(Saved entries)

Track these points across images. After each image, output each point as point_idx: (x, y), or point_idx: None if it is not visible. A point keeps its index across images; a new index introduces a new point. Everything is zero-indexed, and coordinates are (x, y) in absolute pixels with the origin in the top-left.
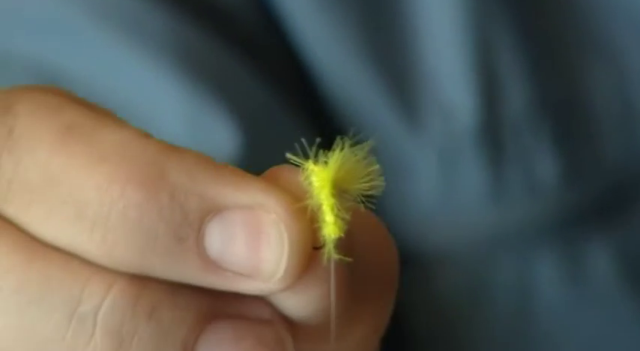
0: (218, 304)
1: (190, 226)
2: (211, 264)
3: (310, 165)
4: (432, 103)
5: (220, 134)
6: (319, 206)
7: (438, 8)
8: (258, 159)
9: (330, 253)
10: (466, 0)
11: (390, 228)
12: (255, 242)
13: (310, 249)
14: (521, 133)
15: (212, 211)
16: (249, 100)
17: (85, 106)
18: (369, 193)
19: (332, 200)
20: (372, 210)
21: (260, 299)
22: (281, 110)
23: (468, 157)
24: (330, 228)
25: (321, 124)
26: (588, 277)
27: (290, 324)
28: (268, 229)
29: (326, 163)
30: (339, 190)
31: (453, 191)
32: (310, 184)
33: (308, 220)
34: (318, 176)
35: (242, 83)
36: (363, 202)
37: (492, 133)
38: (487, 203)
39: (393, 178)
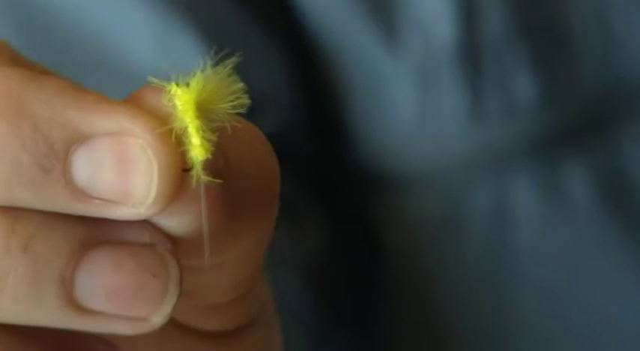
0: (95, 232)
1: (56, 156)
2: (79, 193)
3: (173, 87)
4: (410, 24)
5: (191, 56)
6: (185, 129)
7: None
8: None
9: (198, 175)
10: None
11: (369, 148)
12: (123, 168)
13: (180, 172)
14: (500, 55)
15: (78, 139)
16: (220, 22)
17: None
18: (235, 111)
19: (197, 122)
20: (245, 123)
21: (140, 223)
22: (254, 31)
23: (446, 78)
24: (197, 150)
25: (296, 44)
26: (565, 199)
27: (174, 243)
28: (136, 155)
29: (188, 84)
30: (204, 112)
31: (431, 112)
32: (174, 106)
33: (175, 143)
34: (181, 98)
35: (213, 3)
36: (229, 121)
37: (471, 54)
38: (465, 124)
39: (370, 99)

**Exercise brief**: Without the pictures, retype exactly the lines from the one that holds "16: (249, 100)" to the last line of the data above, both of them included.

**Worked solution**:
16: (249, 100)
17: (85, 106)
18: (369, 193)
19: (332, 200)
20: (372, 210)
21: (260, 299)
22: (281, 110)
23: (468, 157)
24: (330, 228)
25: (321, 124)
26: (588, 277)
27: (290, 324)
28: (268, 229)
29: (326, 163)
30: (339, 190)
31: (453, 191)
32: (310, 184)
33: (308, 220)
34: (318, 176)
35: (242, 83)
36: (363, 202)
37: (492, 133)
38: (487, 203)
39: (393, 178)
0: (95, 232)
1: (56, 156)
2: (79, 193)
3: (173, 87)
4: (410, 24)
5: (191, 56)
6: (185, 129)
7: None
8: None
9: (198, 175)
10: None
11: (369, 148)
12: (123, 168)
13: (180, 172)
14: (500, 55)
15: (78, 139)
16: (220, 22)
17: None
18: (235, 111)
19: (197, 122)
20: (245, 123)
21: (140, 223)
22: (254, 31)
23: (446, 78)
24: (197, 150)
25: (296, 44)
26: (565, 199)
27: (174, 243)
28: (136, 155)
29: (188, 84)
30: (204, 112)
31: (431, 112)
32: (174, 106)
33: (175, 143)
34: (181, 98)
35: (213, 3)
36: (229, 121)
37: (471, 54)
38: (465, 124)
39: (370, 99)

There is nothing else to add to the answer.